Vancouver Sun

B.C. forest industry could see a dozen mill closures in next decade, analyst says

- DERRICK PENNER depenner@postmedia.com twitter.com/derrickpen­ner

Tolko Industries’ decision to close its Quest sawmill in Quesnel was greeted less with shock than resignatio­n in certain circles with one report predicting the equivalent of 12 more will be shuttered in the next decade to cope with B.C.’s shrinking timber supply.

“They were the next mill on our list,” said Russ Taylor, president of the consulting firm Wood Markets Group, that commission­ed the analyst’s report that concluded with that grim assessment.

Tolko CEO Brad Thorlakson cited a lack of “economic fibre to keep all our (B.C.) mills running efficientl­y” in making the decision, announced May 10, to close the Quesnel mill affecting 150 jobs and cut one of two shifts from its Kelowna mill, eliminatin­g another 90.

Forestry remains a cornerston­e of B.C.’s economy, accounting for 60,000 direct jobs, including one in every four people employed in manufactur­ing, with 140 mostly rural communitie­s dependent on the industry, according to a recent assessment. Over the next decade, however, catching up with necessary reductions in B.C.’s timber harvests could put a 2,000- to 2,500-position dent in those employment figures, Taylor said.

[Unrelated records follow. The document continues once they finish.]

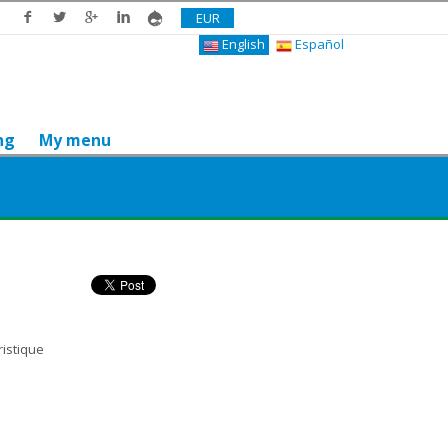
EUR
English
Español
ng
My menu
Do you like it? Share it
ristique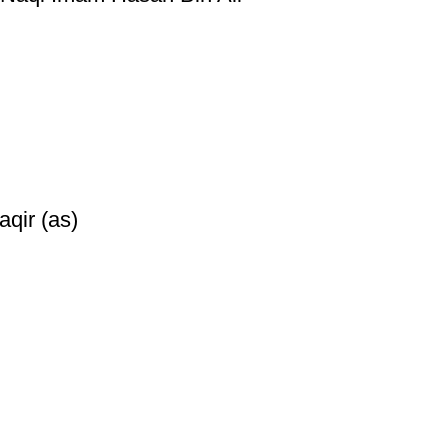
qir (as)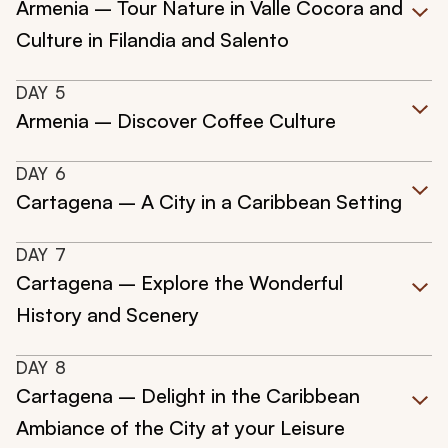
Armenia – Tour Nature in Valle Cocora and
Culture in Filandia and Salento
DAY
5
Armenia – Discover Coffee Culture
DAY
6
Cartagena – A City in a Caribbean Setting
DAY
7
Cartagena – Explore the Wonderful
History and Scenery
DAY
8
Cartagena – Delight in the Caribbean
Ambiance of the City at your Leisure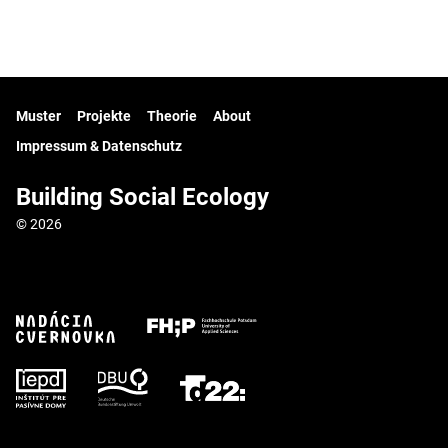
Muster
Projekte
Theorie
About
Impressum & Datenschutz
Building Social Ecology
© 2026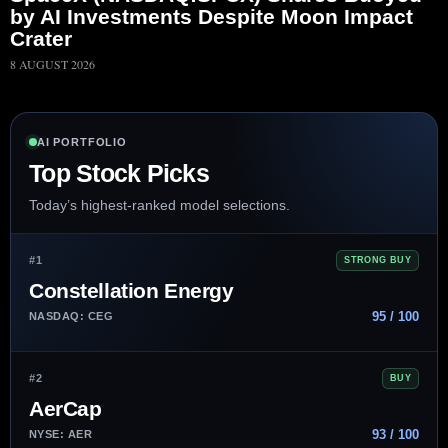
by AI Investments Despite Moon Impact
Crater
8 AUGUST 2026
AI PORTFOLIO
Top Stock Picks
Today’s highest-ranked model selections.
#1
STRONG BUY
Constellation Energy
95 / 100
NASDAQ: CEG
#2
BUY
AerCap
93 / 100
NYSE: AER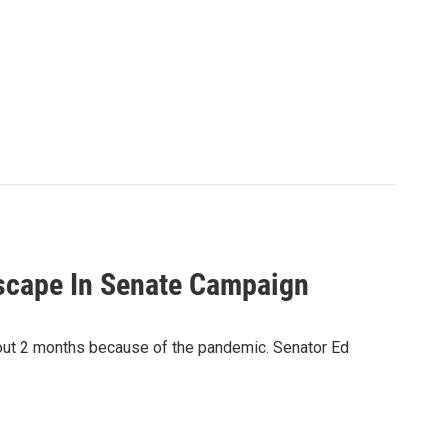
scape In Senate Campaign
out 2 months because of the pandemic. Senator Ed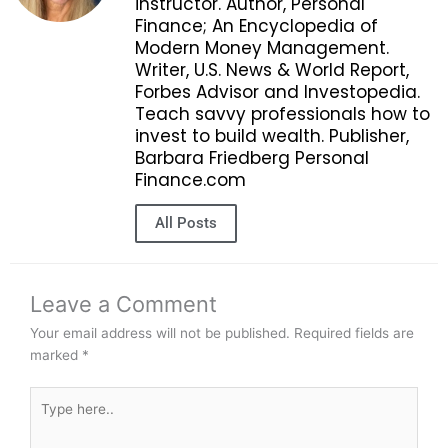
instructor. Author, Personal
Finance; An Encyclopedia of
Modern Money Management.
Writer, U.S. News & World Report,
Forbes Advisor and Investopedia.
Teach savvy professionals how to
invest to build wealth. Publisher,
Barbara Friedberg Personal
Finance.com
All Posts
Leave a Comment
Your email address will not be published.
Required fields are
marked
*
Type
here..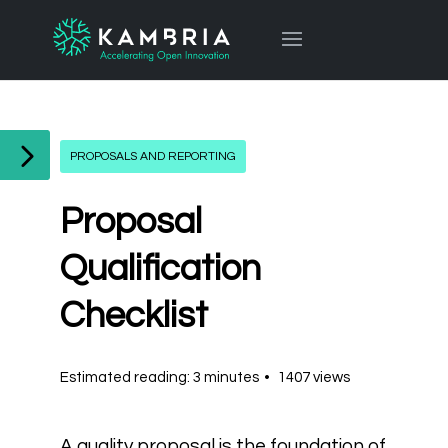
PROPOSALS AND REPORTING
Proposal
Qualification
Checklist
Estimated reading: 3 minutes
1407 views
A quality proposal is the foundation of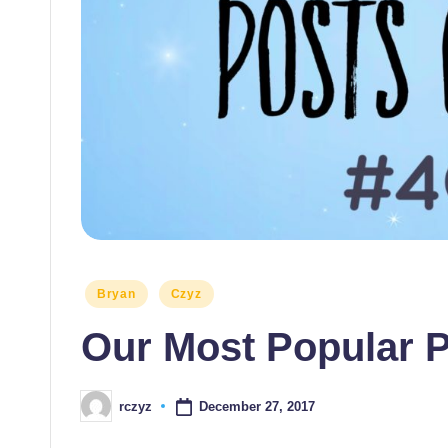
themselves
and
their
students
Posted
Bryan
Czyz
in
Our Most Popular P
December 27, 2017
rczyz
Posted
by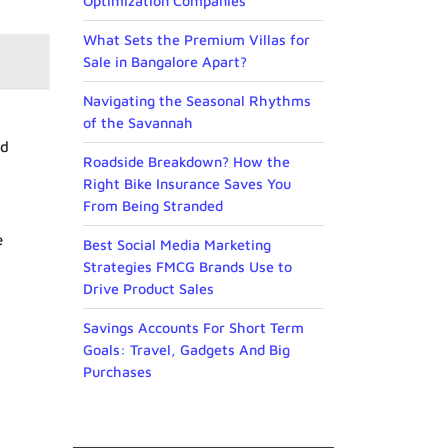
Optimization Companies
What Sets the Premium Villas for
Sale in Bangalore Apart?
Navigating the Seasonal Rhythms
of the Savannah
nd
Roadside Breakdown? How the
Right Bike Insurance Saves You
From Being Stranded
e
Best Social Media Marketing
Strategies FMCG Brands Use to
Drive Product Sales
Savings Accounts For Short Term
Goals: Travel, Gadgets And Big
Purchases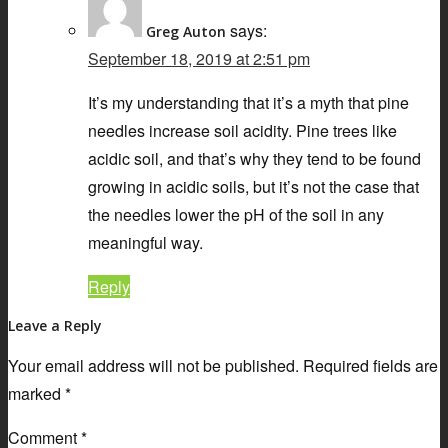
says:
Greg Auton
September 18, 2019 at 2:51 pm
It’s my understanding that it’s a myth that pine
needles increase soil acidity. Pine trees like
acidic soil, and that’s why they tend to be found
growing in acidic soils, but it’s not the case that
the needles lower the pH of the soil in any
meaningful way.
Reply
Leave a Reply
Your email address will not be published.
Required fields are
marked
*
Comment
*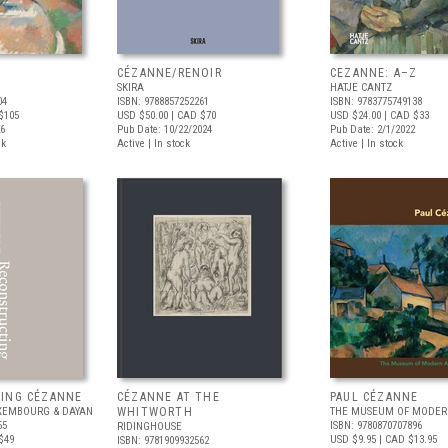
CÉZANNE/RENOIR
CEZANNE: A–Z
SKIRA
HATJE CANTZ
04
ISBN: 9788857252261
ISBN: 9783775749138
$105
USD $50.00
| CAD $70
USD $24.00
| CAD $33
26
Pub Date: 10/22/2024
Pub Date: 2/1/2022
ck
Active | In stock
Active | In stock
ING CÉZANNE
CÉZANNE AT THE
PAUL CÉZANNE
XEMBOURG & DAYAN
WHITWORTH
THE MUSEUM OF MODERN
55
ISBN: 9780870707896
RIDINGHOUSE
$49
USD $9.95
| CAD $13.95
ISBN: 9781909932562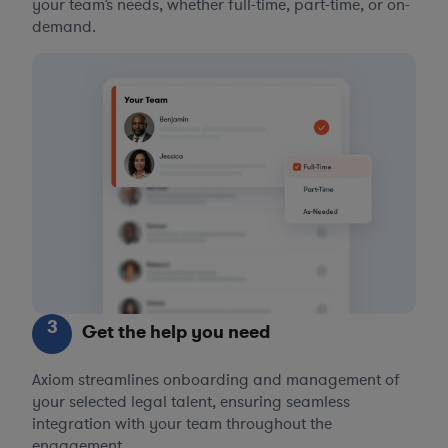
your team’s needs, whether full-time, part-time, or on-
demand.
3
Get the help you need
Axiom streamlines onboarding and management of
your selected legal talent, ensuring seamless
integration with your team throughout the
engagement.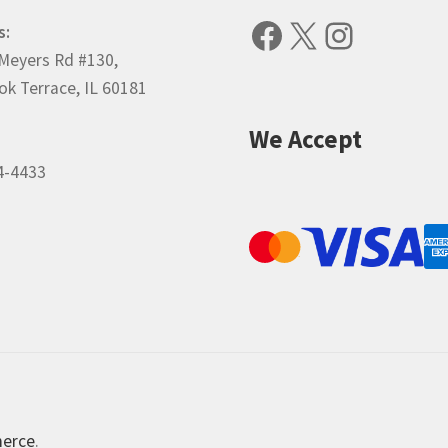
Facebook
X
Instagr
s:
Meyers Rd #130,
k Terrace, IL 60181
We Accept
4-4433
merce
.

The massive mountain pine beetle epidemic, a subsequent smaller spruce beetle infestatio­n and successive record years of forest fires have cumulative­ly compromise­d the province’s Interior forests, said industry analyst Jim Girvan, who wrote the report.

Add to that requiremen­ts to set aside forest habitat for the protection of endangered mountain caribou, and Girvan said B.C.’s central regions will be left without enough timber for all sawmills operating in the region, where the province counted 51 as of 2017.

“In the worst-case scenario, 13 mills will close,” said Girvan, who is a profession­al forester as well as a longtime industry consultant. “In the best-case scenario, 26 mills will reduce (one shift each). Either way, the impact on lumber production, residual chip production, the impact on employment is the same.”

He expects the bite out of timber harvests will start taking hold between now and about 2025 into what the industry is referring to as the midterm timber supply, and estimates it will take 30 to 40 years before new growth in forests recover to levels that will allow an increase in harvests. As for where closures might happen, Girvan wouldn’t say, because that topic is “just too sensitive,” but, after the shakeout, “remaining mills should be able to run at close to their operating capacity.”

Girvan’s 2019 report is a followup to a forecast he released in 2010, which estimated that by 2018, 16 mills would have to close in response to the mountain pine beetle epidemic. By last year, the equivalent of 15 did (12 mills were shuttered, another six reduced shifts).

He delivered the 2019 report at a Wood Markets Group-sponsored industry conference last week, pronouncin­g that at least one closure was imminent, the day before Tolko made its announceme­nt.

Taylor said difficult market conditions, with slow orders from rainsoaked U.S. states, are contributi­ng to a crash in lumber prices that he estimates aren’t profitable for any Interior mills.

“The best mills in the B.C. Interior are in the red,” Taylor said.

Companies, communitie­s and government­s have known for some time about the conditions that will reduce Interior timber supplies, but this latest report highlights the imperative for them to co-operate on efforts to mitigate the potential damage.